Women, Art and Society, written by the art historian Whitney Chadwick is a celebrated study that invited us to a journey throughout the history of art, focusing on women artists and analysing the foundations of their scarce celebrity.

The book, which is in its 5th edition, is a must-read for all those who want a deeper and at the same time critical approach to the role and importance of women artists in the history of art. It presents the work of those medieval nuns who illustrated manuscripts; the sad fate of Tintoretto’s daughter; the adventures of Judith Leyster, whose paintings were considered by Frans Hals.
It also analyses the relationship of women and embroidery or the creations of artists such as Sonia Delaunay, Berthe Morisot, Camille Claudel, Georgia O’Keeffe, Vanessa Bell, or Helen Frankenthaler.
In this rigorous and well-documented study, the author examines the works of art created by women artists and the ways in which they have been understood as marginal, often in direct reference to gender, the author reveals it in a way that challenges the assumption that great women artists are exceptions to the rule. In the debate on feminism and its influence on such a reappraisal, Chadwick also addresses other related issues of ethnicity, sexuality, and class.

______

→ **QUESTIONS TO ANSWER**
**1)** Update the passage on Women, Art and Society from "Women, Art and" to "their scarce celebrity.", inclusive, with "journey" replaced by "voyage".
**2)** Take the passage on Women, Art and Society further, continuing from the point where it stops.

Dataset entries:
______

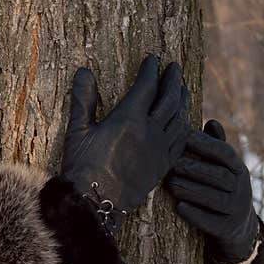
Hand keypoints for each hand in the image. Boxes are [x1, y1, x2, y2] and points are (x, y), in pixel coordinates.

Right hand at [60, 54, 190, 232]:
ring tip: (183, 89)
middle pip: (168, 99)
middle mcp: (149, 131)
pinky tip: (186, 123)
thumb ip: (83, 100)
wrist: (96, 203)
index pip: (146, 86)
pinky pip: (181, 142)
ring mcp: (159, 149)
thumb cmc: (82, 166)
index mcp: (128, 119)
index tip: (153, 59)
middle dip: (173, 81)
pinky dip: (186, 127)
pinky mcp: (162, 166)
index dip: (151, 70)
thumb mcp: (78, 130)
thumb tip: (84, 72)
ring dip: (183, 100)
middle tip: (175, 67)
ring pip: (179, 119)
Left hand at [166, 119, 257, 263]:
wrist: (238, 228)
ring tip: (170, 183)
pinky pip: (212, 223)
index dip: (206, 144)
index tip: (184, 136)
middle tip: (172, 163)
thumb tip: (212, 121)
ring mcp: (237, 211)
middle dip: (195, 168)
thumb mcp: (223, 169)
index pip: (226, 153)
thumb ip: (216, 147)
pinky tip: (180, 208)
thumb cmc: (222, 189)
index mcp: (239, 169)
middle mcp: (242, 189)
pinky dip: (196, 215)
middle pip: (219, 176)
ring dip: (191, 190)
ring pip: (214, 199)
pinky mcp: (228, 230)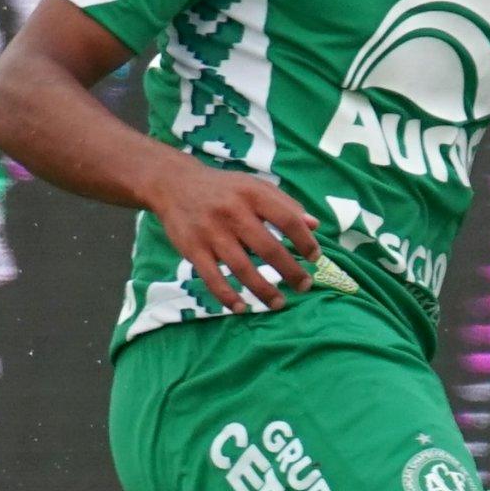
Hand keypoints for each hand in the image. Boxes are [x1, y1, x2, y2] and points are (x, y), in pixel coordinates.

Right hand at [151, 164, 322, 312]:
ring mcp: (211, 232)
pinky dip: (227, 296)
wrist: (175, 183)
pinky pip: (212, 278)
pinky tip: (241, 307)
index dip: (305, 240)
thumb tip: (315, 225)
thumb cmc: (224, 189)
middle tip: (304, 286)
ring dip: (264, 289)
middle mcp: (233, 212)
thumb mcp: (254, 186)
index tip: (314, 258)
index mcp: (253, 194)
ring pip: (242, 268)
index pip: (287, 219)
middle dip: (290, 271)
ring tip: (279, 303)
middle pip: (268, 248)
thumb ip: (285, 204)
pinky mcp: (193, 249)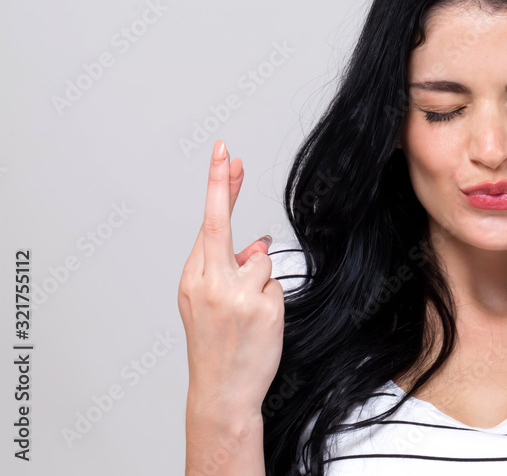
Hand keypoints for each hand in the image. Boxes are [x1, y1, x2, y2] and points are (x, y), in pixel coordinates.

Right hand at [178, 140, 284, 415]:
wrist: (222, 391)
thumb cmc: (217, 346)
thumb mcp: (207, 304)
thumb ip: (227, 268)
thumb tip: (258, 244)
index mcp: (192, 278)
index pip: (207, 224)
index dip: (216, 187)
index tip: (223, 155)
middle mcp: (210, 282)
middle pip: (224, 225)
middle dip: (224, 186)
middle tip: (228, 153)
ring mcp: (237, 294)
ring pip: (262, 262)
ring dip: (260, 282)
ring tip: (247, 315)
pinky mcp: (263, 307)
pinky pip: (276, 286)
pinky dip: (272, 301)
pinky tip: (259, 325)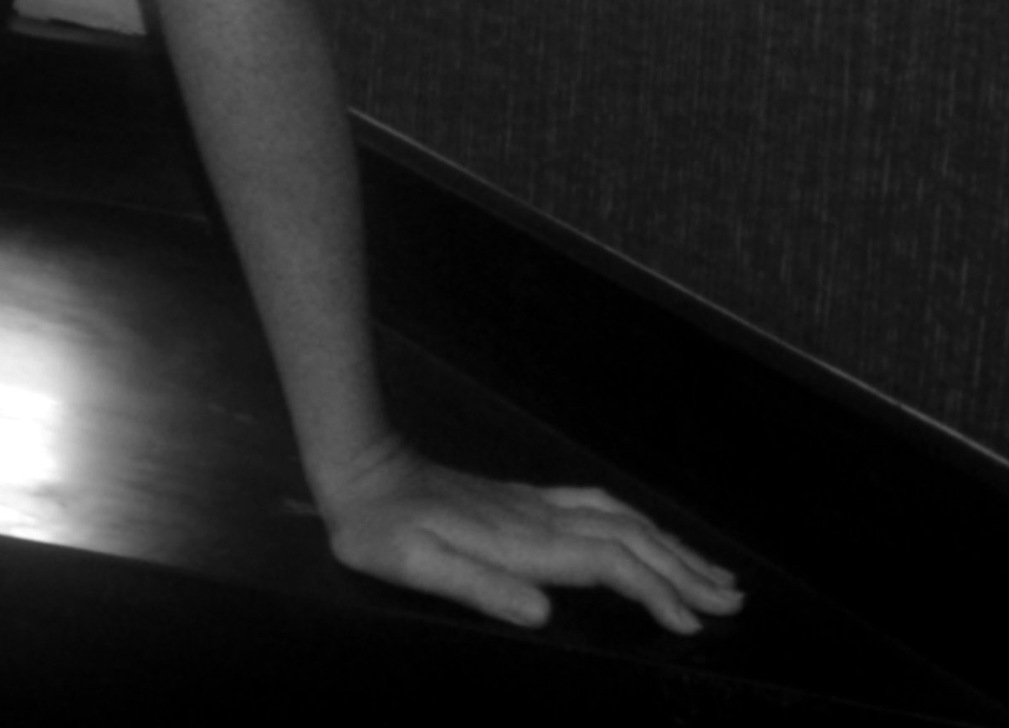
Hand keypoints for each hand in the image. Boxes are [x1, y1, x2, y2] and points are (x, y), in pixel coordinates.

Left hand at [320, 439, 744, 633]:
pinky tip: (645, 528)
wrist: (359, 470)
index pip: (608, 566)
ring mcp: (532, 505)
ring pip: (618, 520)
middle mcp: (537, 520)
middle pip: (629, 541)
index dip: (656, 592)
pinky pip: (594, 506)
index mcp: (522, 543)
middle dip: (684, 571)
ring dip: (669, 544)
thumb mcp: (416, 566)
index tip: (694, 623)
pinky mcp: (521, 500)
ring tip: (711, 571)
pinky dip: (634, 521)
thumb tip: (544, 613)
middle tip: (733, 601)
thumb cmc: (380, 529)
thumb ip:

______

→ **ANSWER SET**
**1)**
Women, Art and Society, written by the art historian Whitney Chadwick is a celebrated study that invited us to a voyage throughout the history of art, focusing on women artists and analysing the foundations of their scarce celebrity.

**2)**
The expanded edition incorporates some of the recent developments in contemporary art. Addressing the turn toward the importance of autobiography in much recent women’s art and considering issues such as the personal versus the political and the private versus the public, analysing the differences between the art created by women today and the feminist work of 1970s and 1980s.
Highly recommended!
More about the author
Whitney Chadwick is an art historian and educator, professor Emerita at the San Francisco State University from the School of Art. She has published on contemporary art, modernism, surrealism and gender and sexuality.
Other interesting studies by Chadwick:
- Leonora Carrington: la realidad de la imaginacion
- Women Artists and the Surrealist Movement
References:
- Chadwick, W. 2017. Women, Art and Society. Thames & Hudson. London.